What is being asked: Recast the listing as a Markdown table with the columns "Row" and "Text", giving each line of text its own numbered row. Leave out blank lines and the pictures.

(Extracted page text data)
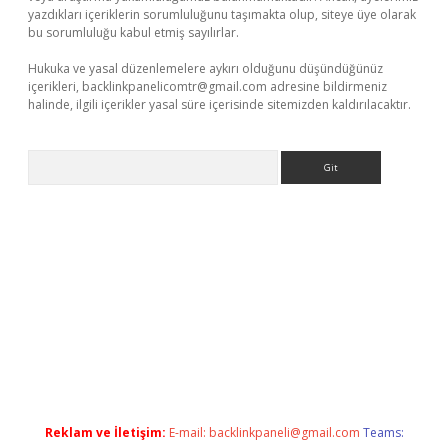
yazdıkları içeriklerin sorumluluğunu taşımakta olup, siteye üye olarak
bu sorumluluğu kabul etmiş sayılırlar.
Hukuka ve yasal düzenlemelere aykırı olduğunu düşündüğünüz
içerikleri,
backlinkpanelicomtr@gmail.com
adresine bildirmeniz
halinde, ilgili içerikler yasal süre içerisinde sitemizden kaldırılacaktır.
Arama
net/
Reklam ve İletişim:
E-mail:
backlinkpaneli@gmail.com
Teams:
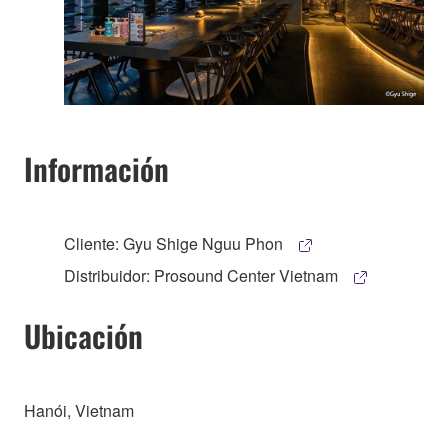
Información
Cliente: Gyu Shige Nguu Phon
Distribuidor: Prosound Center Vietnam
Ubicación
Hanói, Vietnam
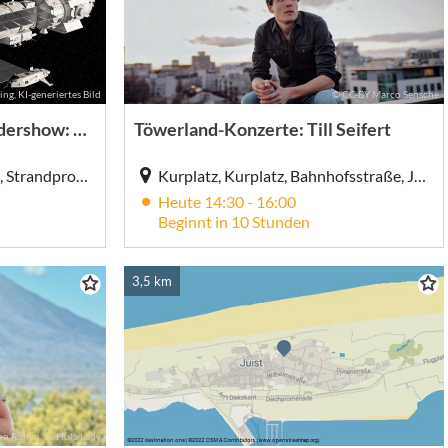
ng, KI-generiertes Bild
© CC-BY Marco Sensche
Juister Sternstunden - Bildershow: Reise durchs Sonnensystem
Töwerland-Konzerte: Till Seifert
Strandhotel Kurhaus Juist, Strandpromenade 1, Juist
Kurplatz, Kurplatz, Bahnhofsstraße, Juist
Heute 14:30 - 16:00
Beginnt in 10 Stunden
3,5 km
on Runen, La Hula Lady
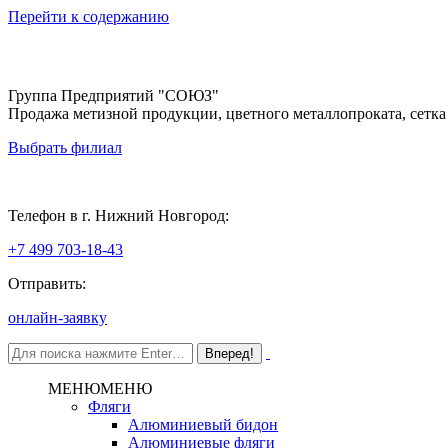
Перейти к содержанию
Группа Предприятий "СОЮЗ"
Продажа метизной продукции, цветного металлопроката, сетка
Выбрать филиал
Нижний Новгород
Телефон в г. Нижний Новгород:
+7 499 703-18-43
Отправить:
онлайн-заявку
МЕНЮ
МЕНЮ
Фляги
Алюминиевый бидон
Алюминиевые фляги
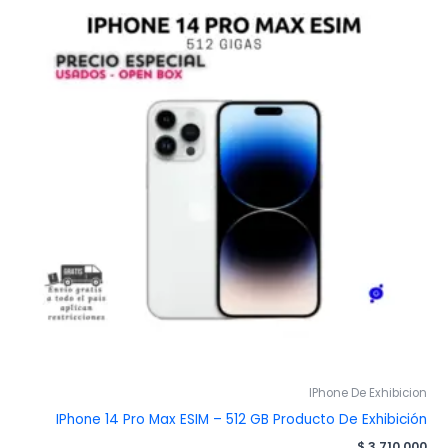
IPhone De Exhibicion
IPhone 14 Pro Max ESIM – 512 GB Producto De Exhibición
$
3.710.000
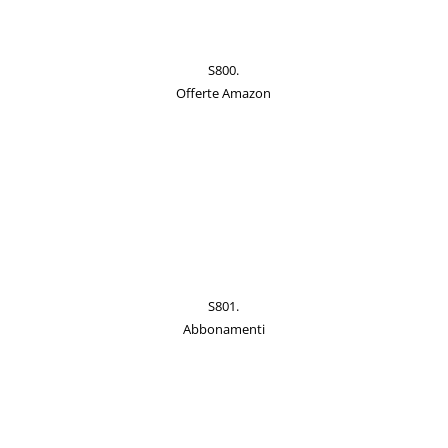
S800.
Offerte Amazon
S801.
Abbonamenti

Final answer:
| Row | Text |
|---|---|
| 1 | yazdıkları içeriklerin sorumluluğunu taşımakta olup, siteye üye olarak |
| 2 | bu sorumluluğu kabul etmiş sayılırlar. |
| 3 | Hukuka ve yasal düzenlemelere aykırı olduğunu düşündüğünüz |
| 4 | içerikleri, |
| 5 | backlinkpanelicomtr@gmail.com |
| 6 | adresine bildirmeniz |
| 7 | halinde, ilgili içerikler yasal süre içerisinde sitemizden kaldırılacaktır. |
| 8 | Arama |
| 9 | net/ |
| 10 | Reklam ve İletişim: |
| 11 | E-mail: |
| 12 | backlinkpaneli@gmail.com |
| 13 | Teams: |
| 14 | Información |
| 15 | Cliente: Gyu Shige Nguu Phon |
| 16 | Distribuidor: Prosound Center Vietnam |
| 17 | Ubicación |
| 18 | Hanói, Vietnam |
| 19 | ng, KI-generiertes Bild |
| 20 | © CC-BY Marco Sensche |
| 21 | Juister Sternstunden - Bildershow: Reise durchs Sonnensystem |
| 22 | Töwerland-Konzerte: Till Seifert |
| 23 | Strandhotel Kurhaus Juist, Strandpromenade 1, Juist |
| 24 | Kurplatz, Kurplatz, Bahnhofsstraße, Juist |
| 25 | Heute 14:30 - 16:00 |
| 26 | Beginnt in 10 Stunden |
| 27 | 3,5 km |
| 28 | on Runen, La Hula Lady |
| 29 | Перейти к содержанию |
| 30 | Группа Предприятий "СОЮЗ" |
| 31 | Продажа метизной продукции, цветного металлопроката, сетка |
| 32 | Выбрать филиал |
| 33 | Нижний Новгород |
| 34 | Телефон в г. Нижний Новгород: |
| 35 | +7 499 703-18-43 |
| 36 | Отправить: |
| 37 | онлайн-заявку |
| 38 | МЕНЮ |
| 39 | МЕНЮ |
| 40 | Фляги |
| 41 | Алюминиевый бидон |
| 42 | Алюминиевые фляги |
| 43 | IPhone De Exhibicion |
| 44 | IPhone 14 Pro Max ESIM – 512 GB Producto De Exhibición |
| 45 | $ |
| 46 | 3.710.000 |
| 47 | S800. |
| 48 | Offerte Amazon |
| 49 | S801. |
| 50 | Abbonamenti |